Of all the men’s college basketball teams in Arkansas only one was asked to the Big Dance — the NCAA tournament — in March. The Golden Lions of the University of Arkansas at Pine Bluff. (The Lady Trojans of UALR were the only Arkansas women’s team to make it.)

Worst day for pollen

April 6. It was so heavy that every gust of wind through the pine grove out near our place sent great green clouds of it billowing like heavy smoke.
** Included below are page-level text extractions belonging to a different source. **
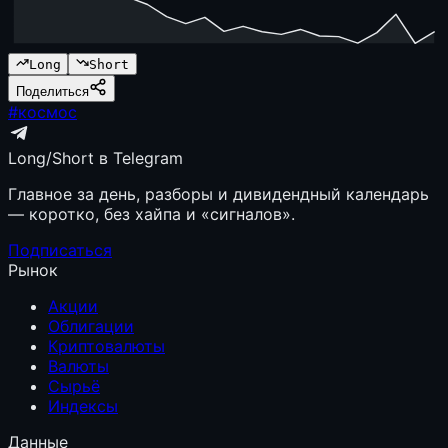
Long
Short
Поделиться
#
космос
Long/Short в Telegram
Главное за день, разборы и дивидендный календарь
— коротко, без хайпа и «сигналов».
Подписаться
Рынок
Акции
Облигации
Криптовалюты
Валюты
Сырьё
Индексы
Данные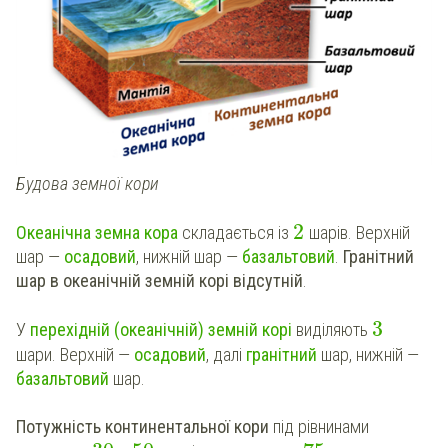
Будова земної кори
2
Океанічна земна кора
складається із
шарів. Верхній
шар —
осадовий
, нижній шар —
базальтовий
.
Гранітний
шар в океанічній земній корі відсутній
.
3
У
перехідній (океанічній)
земній корі
виділяють
шари. Верхній —
осадовий
, далі
гранітний
шар, нижній —
базальтовий
шар.
Потужність континентальної кори
під рівнинами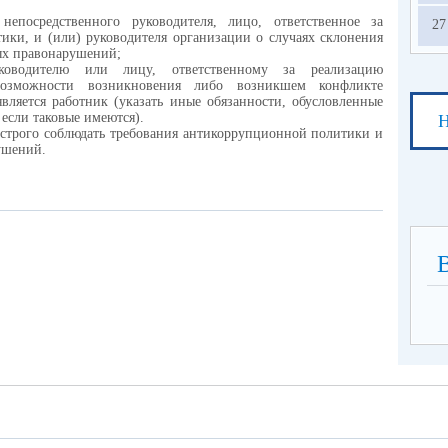
епосредственного руководителя, лицо, ответственное за
27
ки, и (или) руководителя организации о случаях склонения
ых правонарушений;
ководителю или лицу, ответственному за реализацию
озможности возникновения либо возникшем конфликте
является работник (указать иные обязанности, обусловленные
если таковые имеются).
Н
трого соблюдать требования антикоррупционной политики и
ушений.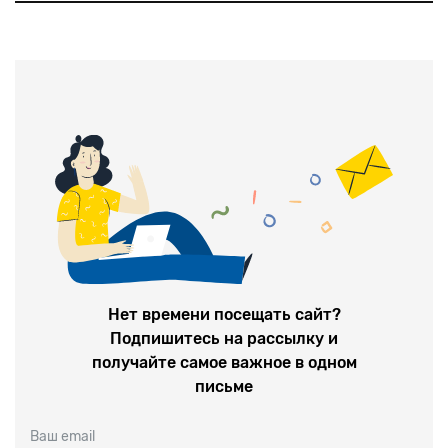
Ученый защитил докторат в Сорбонне, участвовал в
четырех войнах, несколько лет был депутатом К
Нет времени посещать сайт?
Подпишитесь на рассылку и
получайте самое важное в одном
письме
Ваш email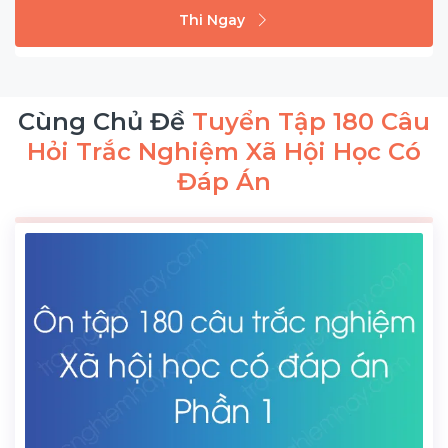
Thi Ngay
Cùng Chủ Đề
Tuyển Tập 180 Câu
Hỏi Trắc Nghiệm Xã Hội Học Có
Đáp Án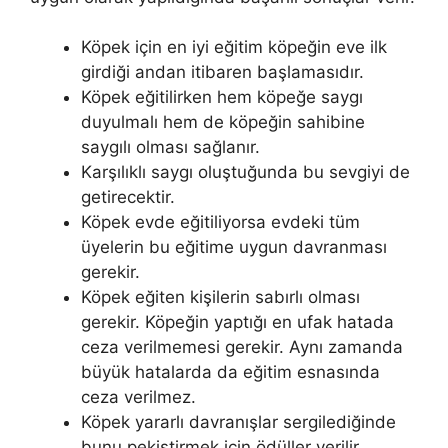
Köpek için en iyi eğitim köpeğin eve ilk
girdiği andan itibaren başlamasıdır.
Köpek eğitilirken hem köpeğe saygı
duyulmalı hem de köpeğin sahibine
saygılı olması sağlanır.
Karşılıklı saygı oluştuğunda bu sevgiyi de
getirecektir.
Köpek evde eğitiliyorsa evdeki tüm
üyelerin bu eğitime uygun davranması
gerekir.
Köpek eğiten kişilerin sabırlı olması
gerekir. Köpeğin yaptığı en ufak hatada
ceza verilmemesi gerekir. Aynı zamanda
büyük hatalarda da eğitim esnasında
ceza verilmez.
Köpek yararlı davranışlar sergilediğinde
bunu pekiştirmek için ödüller verilir.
From 36,000 feet, the whole region appeared wrapped in dense yellow smog.

Worst Tea Party rhetoric

One of their national organizers passing through in April complained that a couple of local TV interviewers were cheerful and upbeat, not angry and wanting to do violence to somebody, which is the official party attitude. This bird said the KTHV interviewers were “so bright and chipper that I thought I’d have to beat one of them to death.”

Best legal precedent

In a December order in which he recused from a case involving the controversial construction of a new coal-fired power plant in South Arkansas, U.S. District Court Judge William Wilson Jr. formally cited the 1972 Arkansas-filmed movie “The Legend of Boggy Creek” after noting the case “appeared to be as hairy as the Fouke Monster.”